ESPN TV and radio host Dan Le Batard is not happy with his network’s policy on political discussions in the wake of the “send her back” chant that erupted during Donald Trump’s campaign rally this week, which was an attack on Democratic congresswoman Ilhan Omar.
On his radio show Thursday, Le Batard, who is the son of Cuban immigrants, condemned the network’s “cowardly” policy limiting on-air personalities from engaging in political discussion.
“What happened last night, this felt un-American. It’s not the America that my parents aimed to get for us, for exiles, for brown people. There’s a racial division in this country that’s being instigated by the president and we here at ESPN haven’t had the stomach for that fight because Jemele [Hill] did some things on Twitter, and you saw what happened after that and then here, all of a sudden, nobody talks politics on anything unless they use one of these sports figures as a meat shield in the most cowardly possible way to discuss these subjects.“
Former ESPN SportsCenter anchor Jemele Hill criticized Trump on Twitter in 2017, calling him “a white supremacist.” She was suspended for her comments and has since left the network.
Le Batard continued:
“It is so wrong what the president of our country is doing, trying to go down getting reelected by dividing the masses, at a time when the old white man, the old, rich white man, feels oppressed being attacked by minorities. Black people, brown people, women: That’s who we’re going after now. Black people, brown people, women: Let’s do it, as the platform.

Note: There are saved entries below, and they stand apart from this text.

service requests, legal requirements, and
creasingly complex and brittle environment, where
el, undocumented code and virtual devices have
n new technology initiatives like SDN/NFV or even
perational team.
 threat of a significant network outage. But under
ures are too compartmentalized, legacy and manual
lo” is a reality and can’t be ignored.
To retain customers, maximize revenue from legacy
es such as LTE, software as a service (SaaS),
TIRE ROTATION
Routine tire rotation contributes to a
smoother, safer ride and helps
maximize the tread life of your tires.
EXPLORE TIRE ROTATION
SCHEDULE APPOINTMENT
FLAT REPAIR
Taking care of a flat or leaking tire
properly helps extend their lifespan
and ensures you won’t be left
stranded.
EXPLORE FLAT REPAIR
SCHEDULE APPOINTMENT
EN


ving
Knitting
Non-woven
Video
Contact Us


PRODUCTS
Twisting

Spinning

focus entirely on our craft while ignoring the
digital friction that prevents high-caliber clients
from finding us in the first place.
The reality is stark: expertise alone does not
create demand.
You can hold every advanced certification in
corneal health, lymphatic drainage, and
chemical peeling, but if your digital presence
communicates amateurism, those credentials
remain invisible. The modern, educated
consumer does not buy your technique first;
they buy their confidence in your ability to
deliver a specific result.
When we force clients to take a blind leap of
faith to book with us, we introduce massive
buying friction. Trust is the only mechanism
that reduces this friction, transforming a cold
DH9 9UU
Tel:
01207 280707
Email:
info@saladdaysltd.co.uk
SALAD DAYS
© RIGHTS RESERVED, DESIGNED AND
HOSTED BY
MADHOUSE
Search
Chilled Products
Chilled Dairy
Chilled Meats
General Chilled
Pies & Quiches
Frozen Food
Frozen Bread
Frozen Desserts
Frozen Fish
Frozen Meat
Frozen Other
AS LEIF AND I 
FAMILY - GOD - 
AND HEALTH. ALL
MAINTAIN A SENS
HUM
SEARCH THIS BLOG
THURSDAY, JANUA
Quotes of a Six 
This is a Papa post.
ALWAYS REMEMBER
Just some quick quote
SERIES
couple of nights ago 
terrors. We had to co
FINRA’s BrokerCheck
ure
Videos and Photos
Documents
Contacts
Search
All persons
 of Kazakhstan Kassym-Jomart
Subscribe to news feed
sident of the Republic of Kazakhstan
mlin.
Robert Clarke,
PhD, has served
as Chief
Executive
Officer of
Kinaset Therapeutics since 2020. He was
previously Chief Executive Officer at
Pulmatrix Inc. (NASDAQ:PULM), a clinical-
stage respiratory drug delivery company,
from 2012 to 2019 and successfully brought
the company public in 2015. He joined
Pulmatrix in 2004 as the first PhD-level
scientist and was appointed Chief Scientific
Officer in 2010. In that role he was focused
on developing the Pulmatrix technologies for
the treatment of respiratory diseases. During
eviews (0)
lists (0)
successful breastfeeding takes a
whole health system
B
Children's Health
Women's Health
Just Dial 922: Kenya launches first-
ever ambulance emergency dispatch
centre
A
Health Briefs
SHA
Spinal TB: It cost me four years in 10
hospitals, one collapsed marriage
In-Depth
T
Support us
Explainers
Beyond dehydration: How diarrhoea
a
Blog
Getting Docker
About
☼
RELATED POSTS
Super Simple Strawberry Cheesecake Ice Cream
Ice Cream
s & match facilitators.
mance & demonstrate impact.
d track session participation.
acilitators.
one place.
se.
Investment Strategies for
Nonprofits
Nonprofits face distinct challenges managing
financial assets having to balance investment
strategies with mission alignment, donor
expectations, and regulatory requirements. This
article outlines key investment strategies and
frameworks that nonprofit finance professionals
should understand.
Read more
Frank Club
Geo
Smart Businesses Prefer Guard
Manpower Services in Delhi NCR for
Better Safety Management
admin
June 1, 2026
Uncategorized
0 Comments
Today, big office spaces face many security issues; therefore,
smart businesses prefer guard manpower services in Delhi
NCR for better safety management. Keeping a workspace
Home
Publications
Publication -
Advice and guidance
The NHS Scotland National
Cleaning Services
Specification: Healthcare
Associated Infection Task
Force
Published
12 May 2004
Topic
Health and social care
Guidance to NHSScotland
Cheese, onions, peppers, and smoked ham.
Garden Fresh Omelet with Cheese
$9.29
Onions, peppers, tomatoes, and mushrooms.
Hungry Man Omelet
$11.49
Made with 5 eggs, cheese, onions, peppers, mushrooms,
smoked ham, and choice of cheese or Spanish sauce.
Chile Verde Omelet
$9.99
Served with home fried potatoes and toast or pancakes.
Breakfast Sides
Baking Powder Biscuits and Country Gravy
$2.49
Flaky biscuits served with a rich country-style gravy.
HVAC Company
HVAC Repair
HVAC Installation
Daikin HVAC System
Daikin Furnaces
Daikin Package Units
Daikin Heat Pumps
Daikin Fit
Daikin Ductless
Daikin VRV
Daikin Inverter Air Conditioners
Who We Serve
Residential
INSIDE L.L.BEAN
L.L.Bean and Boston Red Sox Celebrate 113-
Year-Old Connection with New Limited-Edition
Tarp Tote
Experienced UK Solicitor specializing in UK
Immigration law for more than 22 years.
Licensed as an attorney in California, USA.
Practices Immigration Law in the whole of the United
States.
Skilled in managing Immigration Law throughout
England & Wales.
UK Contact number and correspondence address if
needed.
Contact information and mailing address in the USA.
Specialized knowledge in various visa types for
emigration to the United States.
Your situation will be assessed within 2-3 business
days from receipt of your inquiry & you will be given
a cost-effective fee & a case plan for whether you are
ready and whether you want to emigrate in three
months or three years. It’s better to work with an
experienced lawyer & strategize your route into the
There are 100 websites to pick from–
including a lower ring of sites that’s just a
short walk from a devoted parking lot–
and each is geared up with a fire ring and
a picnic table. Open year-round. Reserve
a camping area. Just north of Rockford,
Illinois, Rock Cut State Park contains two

That’s what you’re seeing. And the only way we can discuss it around here- because this isn’t about politics, it’s about race – what you’re seeing happening around here is about race, and it has been turned into politics. And we only talk about it around here when Steve Kerr or [Gregg] Popovich says something. We don’t talk about what is happening unless there’s some sort of weak, cowardly sports angle that we can run it through – when sports has been a place where this stuff changes.”
Le Batard believes it is a duty of sports broadcasters to comment on race relations. He also spoke about athletes like Jim Brown, Bill Russell, Muhammad Ali and Colin Kaepernick, who have used their platforms to address race and other social problems in the United States.
LeBatard was absent from the first hour of his show Friday. Some speculated that he might have been suspended.